[Stored data entries]
··········
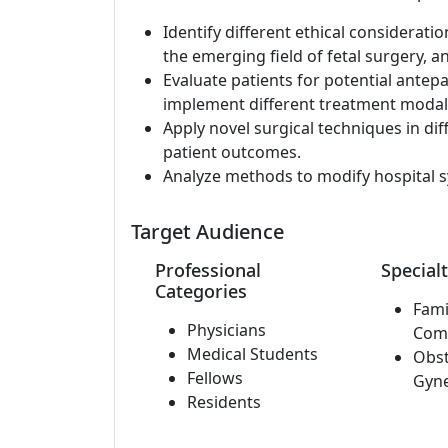
Identify different ethical consideratio
the emerging field of fetal surgery, a
Evaluate patients for potential ant
implement different treatment modali
Apply novel surgical techniques in di
patient outcomes.
Analyze methods to modify hospital s
Target Audience
Professional
Specialt
Categories
Fami
Physicians
Com
Medical Students
Obst
Fellows
Gyn
Residents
··········
- **WHAT YOU WILL DO**: Without copying the pictures, transcribe the entries exactly.

- **EXERCISE ANSWER**:
Identify different ethical consideratio
the emerging field of fetal surgery, a
Evaluate patients for potential ant
implement different treatment modali
Apply novel surgical techniques in di
patient outcomes.
Analyze methods to modify hospital s
Target Audience
Professional
Specialt
Categories
Fami
Physicians
Com
Medical Students
Obst
Fellows
Gyn
Residents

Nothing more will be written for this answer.